### Problem:
Using the listing below, retype exactly the lines starting at the one with "Free Shipping on Orders over £99 (exc. VAT)" and ending at the one with "McCabe, Trotter & Beverly, P.C. blogs", and include both.

### Data in this exercise:
--------------------

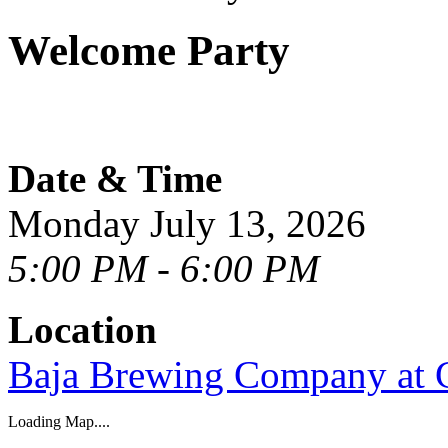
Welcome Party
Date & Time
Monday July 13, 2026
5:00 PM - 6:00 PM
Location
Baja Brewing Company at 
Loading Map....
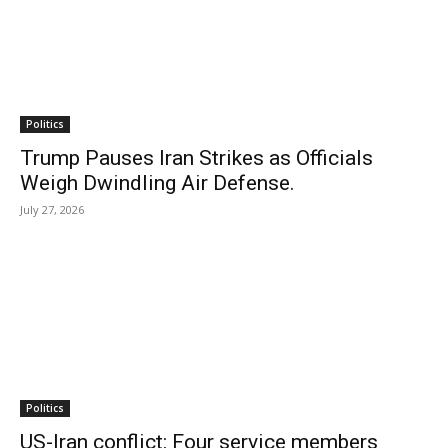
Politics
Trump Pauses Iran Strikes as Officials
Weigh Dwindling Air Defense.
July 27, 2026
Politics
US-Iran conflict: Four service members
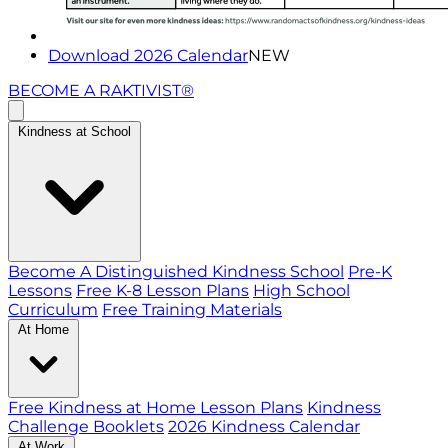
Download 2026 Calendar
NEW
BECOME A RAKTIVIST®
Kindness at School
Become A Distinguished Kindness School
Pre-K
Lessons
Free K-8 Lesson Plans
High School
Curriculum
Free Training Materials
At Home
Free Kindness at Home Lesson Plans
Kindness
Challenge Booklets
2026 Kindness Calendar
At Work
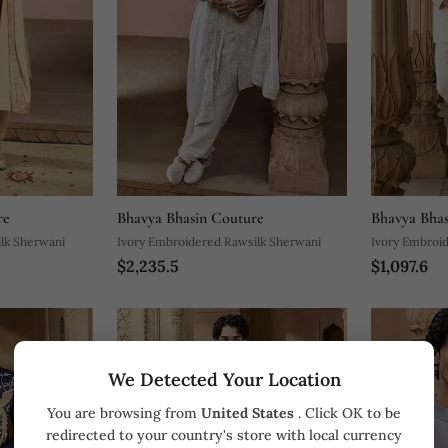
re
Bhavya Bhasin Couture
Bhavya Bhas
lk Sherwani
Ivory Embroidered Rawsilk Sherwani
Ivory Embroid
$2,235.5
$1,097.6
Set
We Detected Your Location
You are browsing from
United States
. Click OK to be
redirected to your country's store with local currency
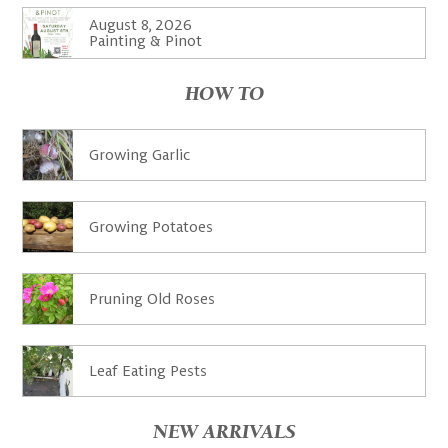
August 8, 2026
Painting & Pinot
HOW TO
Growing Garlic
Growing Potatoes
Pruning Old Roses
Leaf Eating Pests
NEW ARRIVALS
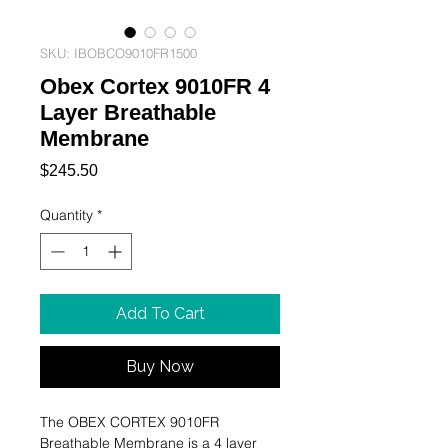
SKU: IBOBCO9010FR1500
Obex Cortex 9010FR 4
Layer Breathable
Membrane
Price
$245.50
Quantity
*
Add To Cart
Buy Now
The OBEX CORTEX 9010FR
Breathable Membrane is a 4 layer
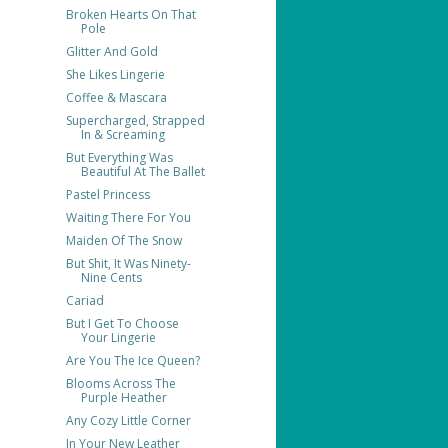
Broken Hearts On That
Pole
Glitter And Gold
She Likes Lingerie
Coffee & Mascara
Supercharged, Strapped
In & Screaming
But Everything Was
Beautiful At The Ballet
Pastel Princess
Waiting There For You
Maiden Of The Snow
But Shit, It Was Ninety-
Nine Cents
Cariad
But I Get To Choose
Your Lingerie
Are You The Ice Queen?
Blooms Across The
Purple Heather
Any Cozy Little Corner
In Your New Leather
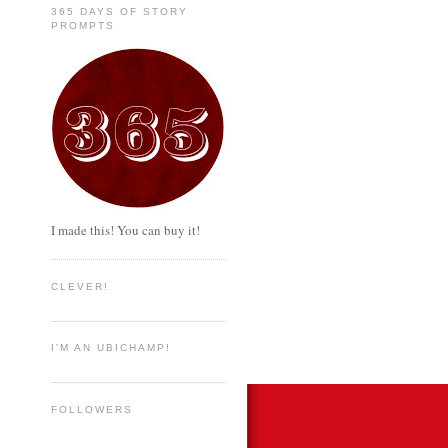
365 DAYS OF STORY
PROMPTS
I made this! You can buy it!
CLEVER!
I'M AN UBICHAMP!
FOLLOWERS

--------------------

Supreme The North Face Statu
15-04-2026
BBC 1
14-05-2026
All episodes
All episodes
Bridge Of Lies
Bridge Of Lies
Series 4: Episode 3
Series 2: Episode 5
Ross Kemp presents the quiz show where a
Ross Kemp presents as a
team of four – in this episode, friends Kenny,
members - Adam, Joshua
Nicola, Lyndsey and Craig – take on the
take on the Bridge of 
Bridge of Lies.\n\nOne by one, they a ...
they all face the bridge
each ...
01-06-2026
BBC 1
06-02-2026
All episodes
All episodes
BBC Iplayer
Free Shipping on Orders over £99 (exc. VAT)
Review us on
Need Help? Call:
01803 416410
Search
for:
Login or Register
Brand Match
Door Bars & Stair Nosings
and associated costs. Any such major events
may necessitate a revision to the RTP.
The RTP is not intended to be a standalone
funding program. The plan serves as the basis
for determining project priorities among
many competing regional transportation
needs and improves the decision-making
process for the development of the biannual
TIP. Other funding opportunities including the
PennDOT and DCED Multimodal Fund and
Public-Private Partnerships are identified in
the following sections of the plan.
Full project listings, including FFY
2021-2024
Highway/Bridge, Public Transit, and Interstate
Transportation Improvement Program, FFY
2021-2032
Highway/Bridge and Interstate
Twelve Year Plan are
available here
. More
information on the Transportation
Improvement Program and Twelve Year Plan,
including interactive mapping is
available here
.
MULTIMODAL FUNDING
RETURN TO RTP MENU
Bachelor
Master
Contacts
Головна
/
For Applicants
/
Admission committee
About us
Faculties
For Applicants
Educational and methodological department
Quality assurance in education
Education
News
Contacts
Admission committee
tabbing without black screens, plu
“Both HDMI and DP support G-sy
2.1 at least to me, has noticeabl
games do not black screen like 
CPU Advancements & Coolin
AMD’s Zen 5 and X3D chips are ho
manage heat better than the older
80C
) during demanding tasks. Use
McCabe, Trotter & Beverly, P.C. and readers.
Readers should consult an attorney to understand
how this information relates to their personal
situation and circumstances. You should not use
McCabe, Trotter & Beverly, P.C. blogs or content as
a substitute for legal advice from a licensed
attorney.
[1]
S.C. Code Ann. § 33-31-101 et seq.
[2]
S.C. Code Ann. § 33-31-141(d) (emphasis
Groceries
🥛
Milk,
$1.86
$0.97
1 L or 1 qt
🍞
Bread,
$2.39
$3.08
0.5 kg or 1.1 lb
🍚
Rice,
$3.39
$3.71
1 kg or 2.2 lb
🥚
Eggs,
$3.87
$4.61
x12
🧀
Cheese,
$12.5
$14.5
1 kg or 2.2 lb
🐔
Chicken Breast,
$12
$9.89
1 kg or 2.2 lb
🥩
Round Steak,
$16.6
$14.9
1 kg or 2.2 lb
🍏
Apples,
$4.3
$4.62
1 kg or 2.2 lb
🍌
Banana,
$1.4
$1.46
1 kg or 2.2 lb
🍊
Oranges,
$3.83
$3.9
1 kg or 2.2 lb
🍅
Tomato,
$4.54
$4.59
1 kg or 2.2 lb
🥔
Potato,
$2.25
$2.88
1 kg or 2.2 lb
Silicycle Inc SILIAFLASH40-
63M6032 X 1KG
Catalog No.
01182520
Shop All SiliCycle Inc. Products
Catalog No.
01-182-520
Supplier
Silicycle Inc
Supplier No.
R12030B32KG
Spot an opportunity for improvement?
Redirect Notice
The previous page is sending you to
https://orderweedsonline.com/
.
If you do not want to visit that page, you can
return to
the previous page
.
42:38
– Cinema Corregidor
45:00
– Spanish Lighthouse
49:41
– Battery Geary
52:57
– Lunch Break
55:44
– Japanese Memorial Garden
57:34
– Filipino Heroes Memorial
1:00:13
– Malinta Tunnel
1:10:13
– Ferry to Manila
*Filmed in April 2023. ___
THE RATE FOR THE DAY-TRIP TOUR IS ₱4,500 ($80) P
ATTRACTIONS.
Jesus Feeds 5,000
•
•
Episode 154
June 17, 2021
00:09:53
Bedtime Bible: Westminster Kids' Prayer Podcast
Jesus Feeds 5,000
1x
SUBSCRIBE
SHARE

--------------------

### Output of the task:
Free Shipping on Orders over £99 (exc. VAT)
Review us on
Need Help? Call:
01803 416410
Search
for:
Login or Register
Brand Match
Door Bars & Stair Nosings
and associated costs. Any such major events
may necessitate a revision to the RTP.
The RTP is not intended to be a standalone
funding program. The plan serves as the basis
for determining project priorities among
many competing regional transportation
needs and improves the decision-making
process for the development of the biannual
TIP. Other funding opportunities including the
PennDOT and DCED Multimodal Fund and
Public-Private Partnerships are identified in
the following sections of the plan.
Full project listings, including FFY
2021-2024
Highway/Bridge, Public Transit, and Interstate
Transportation Improvement Program, FFY
2021-2032
Highway/Bridge and Interstate
Twelve Year Plan are
available here
. More
information on the Transportation
Improvement Program and Twelve Year Plan,
including interactive mapping is
available here
.
MULTIMODAL FUNDING
RETURN TO RTP MENU
Bachelor
Master
Contacts
Головна
/
For Applicants
/
Admission committee
About us
Faculties
For Applicants
Educational and methodological department
Quality assurance in education
Education
News
Contacts
Admission committee
tabbing without black screens, plu
“Both HDMI and DP support G-sy
2.1 at least to me, has noticeabl
games do not black screen like 
CPU Advancements & Coolin
AMD’s Zen 5 and X3D chips are ho
manage heat better than the older
80C
) during demanding tasks. Use
McCabe, Trotter & Beverly, P.C. and readers.
Readers should consult an attorney to understand
how this information relates to their personal
situation and circumstances. You should not use
McCabe, Trotter & Beverly, P.C. blogs or content as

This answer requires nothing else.